An article in last Friday’s Church Times by Angela Tilby was headlined The Synod must get real on gay sex. The House of Bishops meets on Thursday after the General Synod meeting has finished to discuss and agree the statement they are going to issue on equal marriage. Some of those I’ve spoken with at Synod want to know why they need to issue yet another statement – haven’t they already issued statements which make their position about committed lesbian and gay relationships clear? Clergy are not encouraged to commit themselves in a civil partnership and are forbidden from having sex.

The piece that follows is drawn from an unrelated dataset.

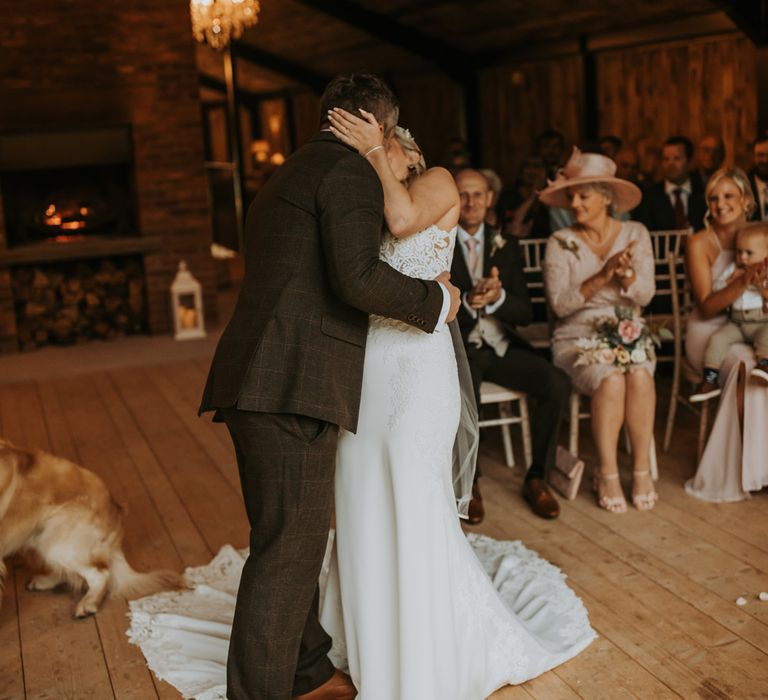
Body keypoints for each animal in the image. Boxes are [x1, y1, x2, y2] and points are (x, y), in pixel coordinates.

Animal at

Lay people in relationship are grudgingly tolerated, but not welcomed and celebrated – relationships cannot be blessed in church (though in truth, they can – there is no legal provision that prevents blessings in church).
The bishops are in an impossible position. Whatever they say in their statement, it is going to be criticized by conservatives and revisionists alike and ridiculed by society, not least by the 12 year old girl I met last Sunday in church. She has gay friends at school. The attitude of the Church of England towards her friends and the relationships they form is laughable and abusive. Any statement that fails to welcome gay couples and offers to bless relationships will look incomprehensible to her. She can’t understand why gay couples can contract civil partnerships in church and why they will not be able to marry in church – especially her committed Christian lesbian and gay friends.

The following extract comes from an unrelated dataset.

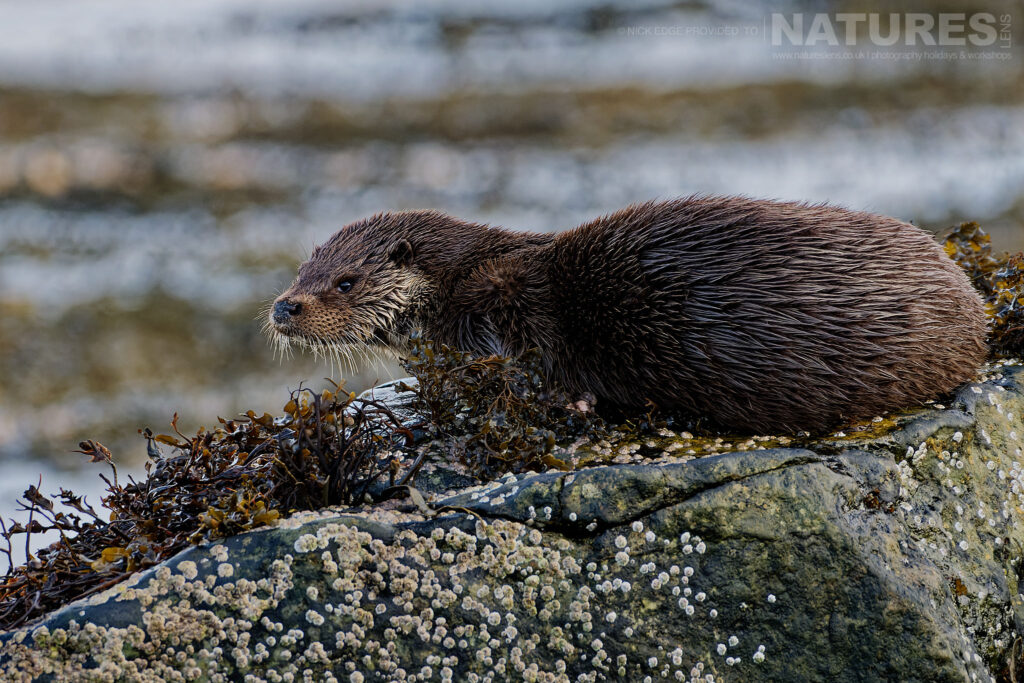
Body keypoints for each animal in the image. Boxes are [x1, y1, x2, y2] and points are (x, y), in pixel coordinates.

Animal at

The House of Bishops will meet yet again to discuss matters of profound significance to the lives and loves of lesbian and gay Christians with no openly lesbian and gay people present and contributing to their thinking. It’s a repeat of the College of Bishops meeting when the Pilling Report was discussed a meeting that was presented with a paper from Changing Attitude asking for openly lesbian, gay, bisexual and transgender people to be included – no more conversations about us without us.
The bishops and archbishops have no idea how intolerable their practice of discussing matters pertaining specifically to us and our lives has become.

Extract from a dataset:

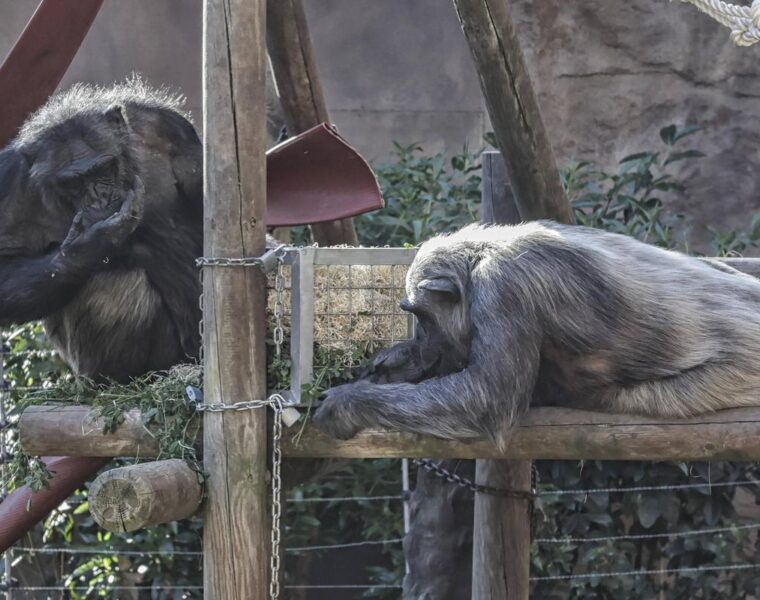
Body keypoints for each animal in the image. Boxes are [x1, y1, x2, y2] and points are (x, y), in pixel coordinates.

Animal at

Angela Tilby says she doesn’t understand why, if sex is so important for the fulfillment of heterosexual relationships, gay relationships should be thought capable of flourishing without it. Gay clergy in particular bear the weight of the Church’s moral and pastoral ambivalence.
There are people she says, who could help advance the conversation. “They are those serving bishops who know in their hearts that they are predominantly gay, and yet who participate in the debate as if they were about other people.” Changing Attitude knows who they are. They know who they are. “Please feel free to speak at next week’s Synod debate on the Pilling Report”, she says tentatively to them.
I’m not anticipating a calm if surprising self-outing by a number of gay bishops as a result of Angela’s invitation.
But to those of us who know who they are and to the gay and straight members of Synod who know who they are, their closeted silence is becoming more and more problematic. As I know from my own experience, life out of the closet is a huge relief, a liberation bringing release of energy and the life force of the Holy Spirit.
The article by Leslie Francis in this week’s Church Times Health Check, about leadership and structure, help explain why the gay bishops are so reluctant to be open about their sexuality (apart from the pressure put on them by the prejudice of conservative groups). Leslie Francis uses personality-type theory and psychological profiling to show that ESTJs, those not so good at handling people, envisioning innovative development or embracing change, best meet the profile of a bishop as defined by the ordinal. Those with an STJ profile have a stronger emphasis on preserving the traditions of an organization. No wonder the House of Bishops has great difficulty in discussing change and coming to any kind of radical agreement on the place of LGB&T people and no wonder gay bishops have such difficulty coming out in such an environment.
So once again on Thursday no LGB&T voices will contribute to the debate. LGB&T Anglicans are becoming increasingly angry at being excluded from discussions of matters of life-changing, transformative significance as equal marriage. This is the second time this year when our open voices have been absent from the conversation. Will it be the last?